◆ What is needed
Select each line of the listing below that contains the word "pour", treating uppercase and lowercase letters as distinct.

[Dataset entries]
|---|
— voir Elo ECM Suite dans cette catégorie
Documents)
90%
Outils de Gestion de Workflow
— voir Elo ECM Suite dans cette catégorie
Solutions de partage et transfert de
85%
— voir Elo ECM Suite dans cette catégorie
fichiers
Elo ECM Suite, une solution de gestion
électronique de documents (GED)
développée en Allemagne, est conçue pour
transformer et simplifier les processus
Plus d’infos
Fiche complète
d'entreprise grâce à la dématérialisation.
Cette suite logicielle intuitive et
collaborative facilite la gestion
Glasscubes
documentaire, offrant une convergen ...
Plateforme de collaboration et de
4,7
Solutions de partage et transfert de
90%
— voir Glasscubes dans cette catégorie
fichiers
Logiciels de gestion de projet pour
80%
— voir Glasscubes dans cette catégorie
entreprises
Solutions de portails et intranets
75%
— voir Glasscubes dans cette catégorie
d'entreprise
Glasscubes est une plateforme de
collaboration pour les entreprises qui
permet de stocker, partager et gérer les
|---|
◆ Reply to the exercise
développée en Allemagne, est conçue pour
Logiciels de gestion de projet pour
collaboration pour les entreprises qui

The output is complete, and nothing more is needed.